-- Exercise prompt --
While reading through the material below, copy each line that holds the word "αρχοντικά".
.....
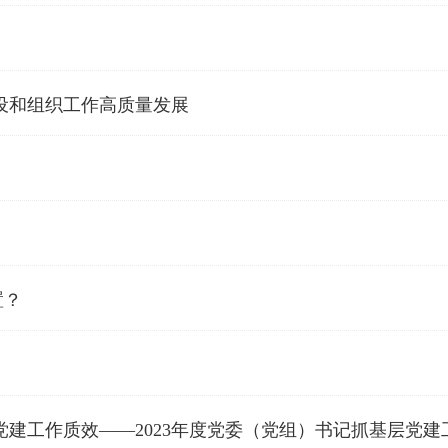
设和组织工作高质量发展
置？
党建工作质效——2023年度党委（党组）书记抓基层党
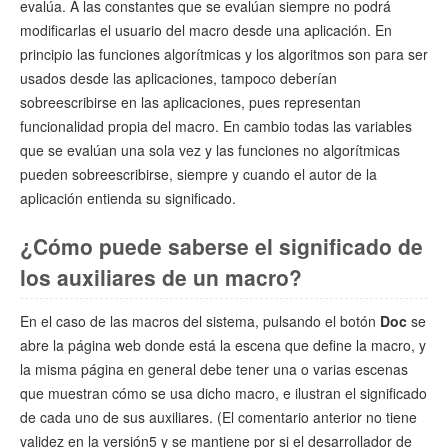
evalúa. A las constantes que se evalúan siempre no podrá
modificarlas el usuario del macro desde una aplicación. En
principio las funciones algorítmicas y los algoritmos son para ser
usados desde las aplicaciones, tampoco deberían
sobreescribirse en las aplicaciones, pues representan
funcionalidad propia del macro. En cambio todas las variables
que se evalúan una sola vez y las funciones no algorítmicas
pueden sobreescribirse, siempre y cuando el autor de la
aplicación entienda su significado.
¿Cómo puede saberse el significado de
los auxiliares de un macro?
En el caso de las macros del sistema, pulsando el botón
Doc
se
abre la página web donde está la escena que define la macro, y
la misma página en general debe tener una o varias escenas
que muestran cómo se usa dicho macro, e ilustran el significado
de cada uno de sus auxiliares. (El comentario anterior no tiene
validez en la versión5 y se mantiene por si el desarrollador de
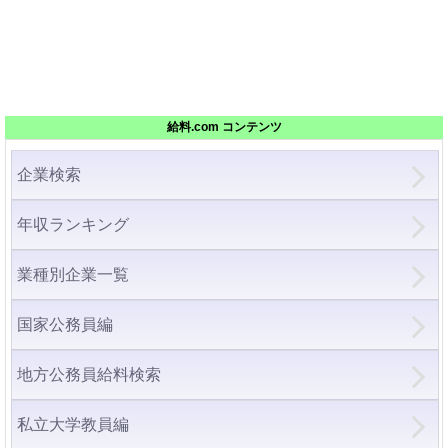
給料.com コンテンツ
企業検索
年収ランキング
業種別企業一覧
国家公務員編
地方公務員給料検索
私立大学教員編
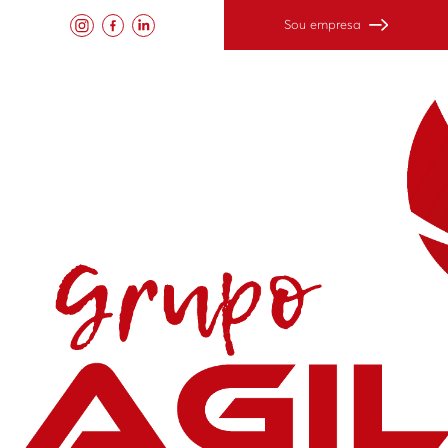
Sou empresa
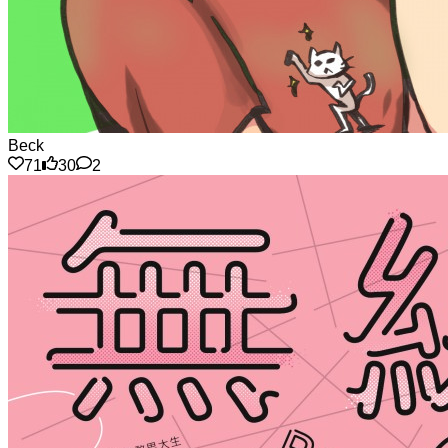
Beck
71
30
2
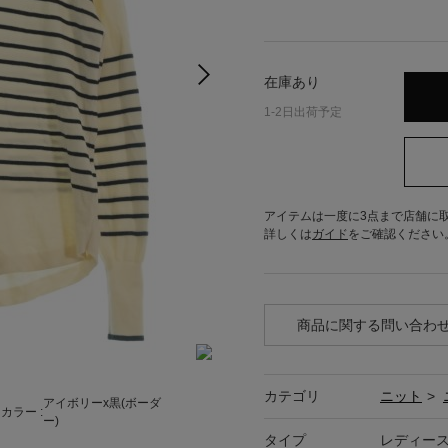
在庫あり
1-2日出荷予定
アイテムは一度に3点まで店舗に
詳しくは
ガイド
をご確認ください
商品に関する問い合わ
カテゴリ
ニット
>
アイボリーx黒(ボーダ
カラー :
ー)
タイプ
レディー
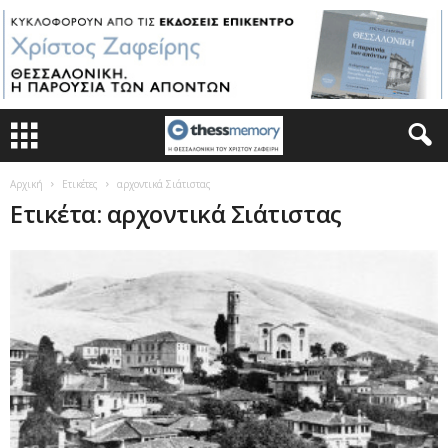
Αρχική
Ετικέτες
αρχοντικά Σιάτιστας
Ετικέτα: αρχοντικά Σιάτιστας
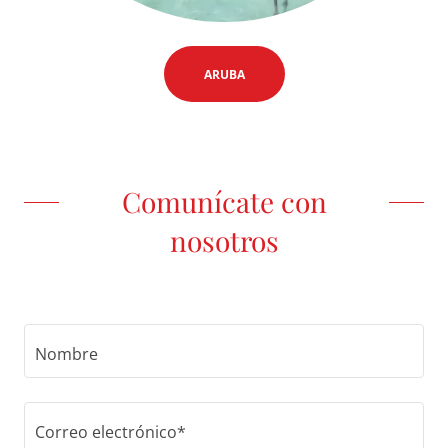
ARUBA
Comunícate con
nosotros
Nombre
Correo electrónico*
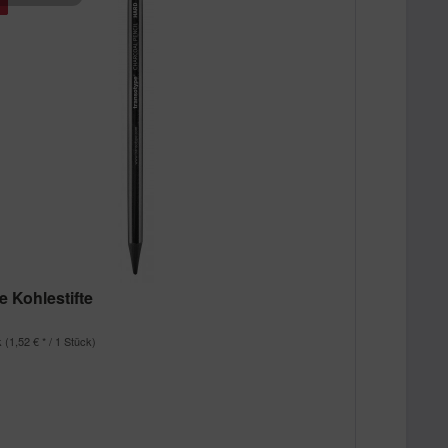
e Kohlestifte
k
(1,52 € * / 1 Stück)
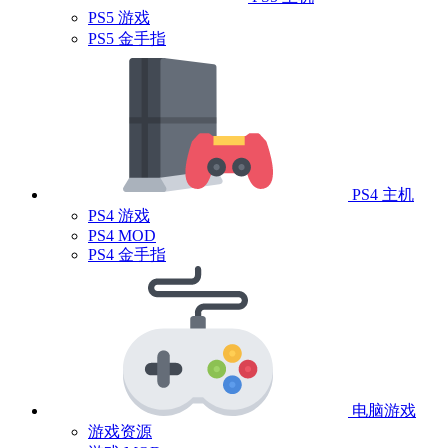
PS5 游戏
PS5 金手指
PS4 主机
PS4 游戏
PS4 MOD
PS4 金手指
电脑游戏
游戏资源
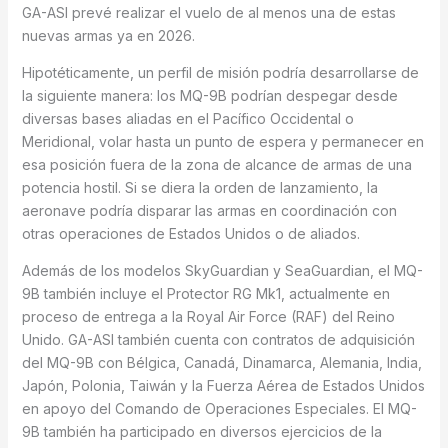
GA-ASI prevé realizar el vuelo de al menos una de estas
nuevas armas ya en 2026.
Hipotéticamente, un perfil de misión podría desarrollarse de
la siguiente manera: los MQ-9B podrían despegar desde
diversas bases aliadas en el Pacífico Occidental o
Meridional, volar hasta un punto de espera y permanecer en
esa posición fuera de la zona de alcance de armas de una
potencia hostil. Si se diera la orden de lanzamiento, la
aeronave podría disparar las armas en coordinación con
otras operaciones de Estados Unidos o de aliados.
Además de los modelos SkyGuardian y SeaGuardian, el MQ-
9B también incluye el Protector RG Mk1, actualmente en
proceso de entrega a la Royal Air Force (RAF) del Reino
Unido. GA-ASI también cuenta con contratos de adquisición
del MQ-9B con Bélgica, Canadá, Dinamarca, Alemania, India,
Japón, Polonia, Taiwán y la Fuerza Aérea de Estados Unidos
en apoyo del Comando de Operaciones Especiales. El MQ-
9B también ha participado en diversos ejercicios de la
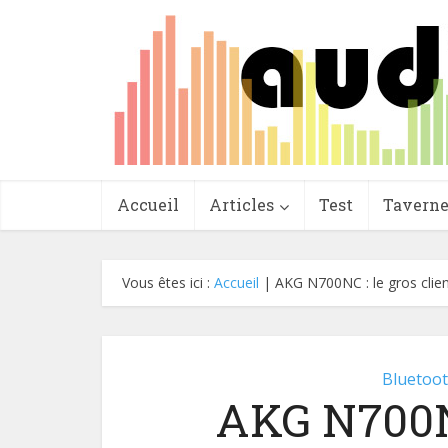
Accueil
Articles
Test
Tavern
Vous êtes ici :
Accueil
|
AKG N700NC : le gros clie
Bluetoo
AKG N700NC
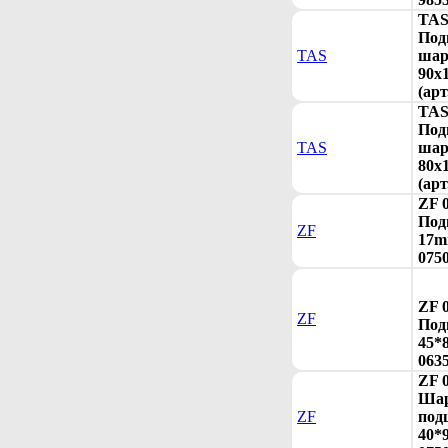
TAS
Под
TAS
шар
90x
(арт
TAS
Под
TAS
шар
80x
(арт
ZF 
Под
ZF
17m
075
ZF 
ZF
Под
45*8
063
ZF 
Ша
ZF
под
40*9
.....
-- Result --
αρχοντικά Σιάτιστας
Ετικέτα: αρχοντικά Σιάτιστας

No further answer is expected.